Wait a minute, clueless readers gasp, what is a podcast? It’s a digital recording of a radio broadcast that can be uploaded on the Internet where iPod folks can capture it and listen whenever they please as they cruise around with those things in their ear. You can also stay still and listen to a podcast via your computer, once you’ve installed an application like MP3, iTunes or Winamp. As Cochrane puts it: “I can just sit here and feed my brain.”

As hobbyists with a passion, many Hawaii podcasters are dedicated to spreading the aloha spirit to the world via music, news reports and just plain talk about the Islands. The music angle is extremely popular, earning top ratings for local podcasters like Trey Terada (doctortrey.com) and Vern Brown (808Talk.com).

David Nickles records a class students will listen to on their iPods
David Nickles records a class students will listen to
on their iPods

Terada, who operates a music studio in Kaneohe, has seen doctortrey.com soar to the top of the list at Podcast Alley, via controlled e-mail voting by listeners. He plays and discusses notable local music that’s not getting radio play here, and brings in guest talkers on a wide range of island issues. He’s produced two dozen shows so far - all neatly publicized, summarized and archived - with co-host and producer Jenn “JRoQ” Wright (of Kanalo) and hosts Mailani Makainai (of Keahiwai) and Tiki Suan (of Milo Shade).

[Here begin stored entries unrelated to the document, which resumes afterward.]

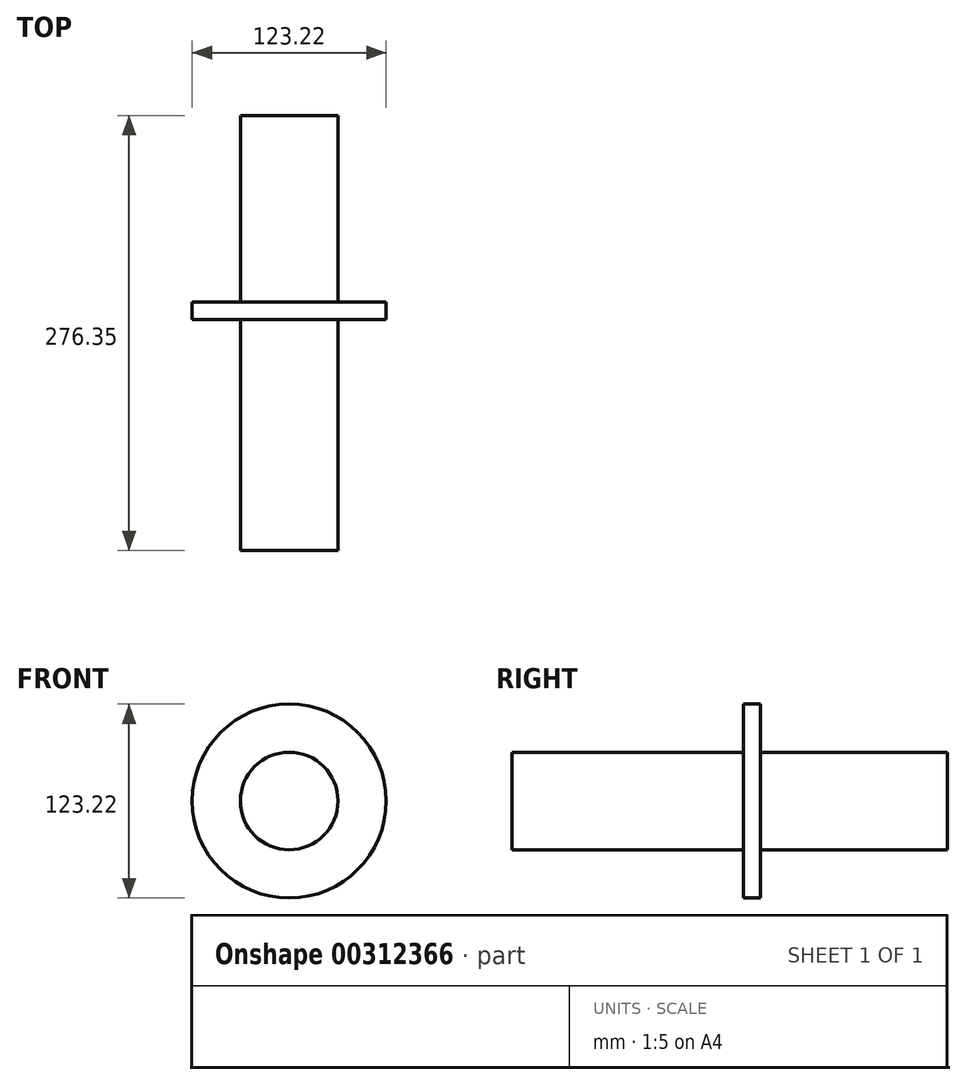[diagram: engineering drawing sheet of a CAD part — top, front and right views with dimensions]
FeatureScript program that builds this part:
annotation { "Feature Type Name" : "Feature", "Feature Type Description" : "" }
export const myFeature = defineFeature(function(context is Context, id is Id, definition is map)
    precondition{}
    {
        {
            var Q0;
            Q0=qCreatedBy(makeId("Front.planeOp"),FACE);
            var sketch = newSketch(context, id + "F0", { "sketchPlane" : qUnion([Q0])});
            skCircle(sketch, "E0", {"center": v(0, 0) * mm, "radius": 61.6 * mm});
            skCircle(sketch, "E1", {"center": v(0, 0) * mm, "radius": 31 * mm});
            skSolve(sketch);
        }
        {
            var Q0;
            Q0=makeQuery(id+"F0.imprint","IMPRINT",FACE,{"disambiguationData":[TD([[makeQuery(id+"F0.imprint","IMPRINT",EDGE,{"derivedFrom":sQuery(id+"F0.wireOp",EDGE,"E1")}),1.0]])]});
            extrude(context, id + "F1", {"entities" : qUnion([Q0]), "depth" : 157.73 * mm, "hasSecondDirection" : true, "secondDirectionOppositeDirection" : true, "secondDirectionDepth" : 118.62 * mm});
        }
        {
            var Q0;
            Q0=makeQuery(id+"F0.imprint","IMPRINT",FACE,{"disambiguationData":[TD([[makeQuery(id+"F0.imprint","IMPRINT",EDGE,{"derivedFrom":sQuery(id+"F0.wireOp",EDGE,"E0")}),1.0]])]});
            extrude(context, id + "F2", {"entities" : qUnion([Q0]), "operationType" : NewBodyOperationType.ADD, "depth" : 10.92 * mm});
        }
    });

“We’re trying to find new ways to reach out to the music industry,” Terada says. “Trying to create new energy.” The high listener rating on Podcast Alley (‘the hot spot for podcasters,‘Terada calls it) and similar websites show that the formula must be working. “The past couple of months we’ve been No. 1 out of 13,000 listed. The response has been tremendous.”

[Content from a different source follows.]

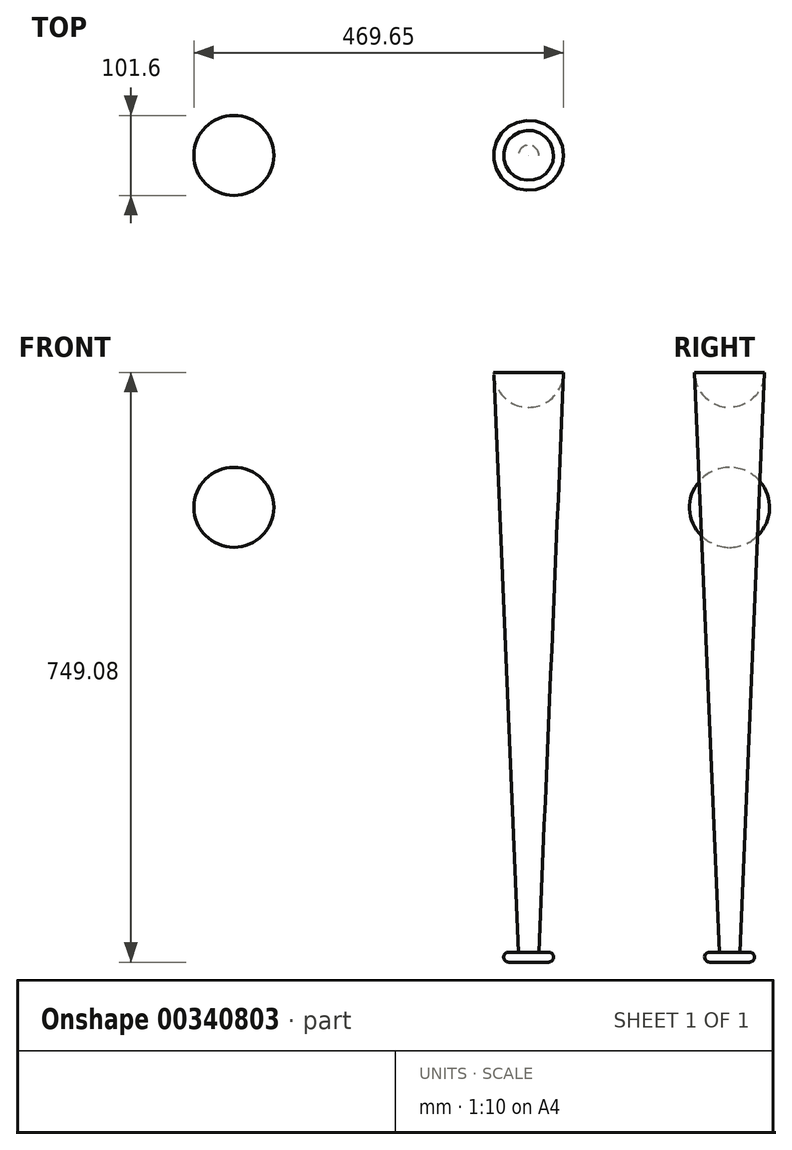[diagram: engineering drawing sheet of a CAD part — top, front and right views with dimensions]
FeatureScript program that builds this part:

Brown’s 808Talk is right up there with Terada’s show, and he can put out a show a week, no matter where he is. On recent visits to Japan and Kauai, he did shows from his hotel room with his microphone and laptop computer. “Three or four hours after recording, I’m posting show notes on the website,” explains Brown, another active Navy man who deals with special warfare weapons in his day job. “I don’t have a studio like Trey. I’m a computer guy and teach myself. I don’t have the fancy stuff.”

But he can sure talk. Listeners, many of them Mainland fans or ex-pats, rely on “808Rider” for the latest on floods, recipes, luaus, cancelled U-2 gigs, Elvis stories, Guy Cruz songs and much more.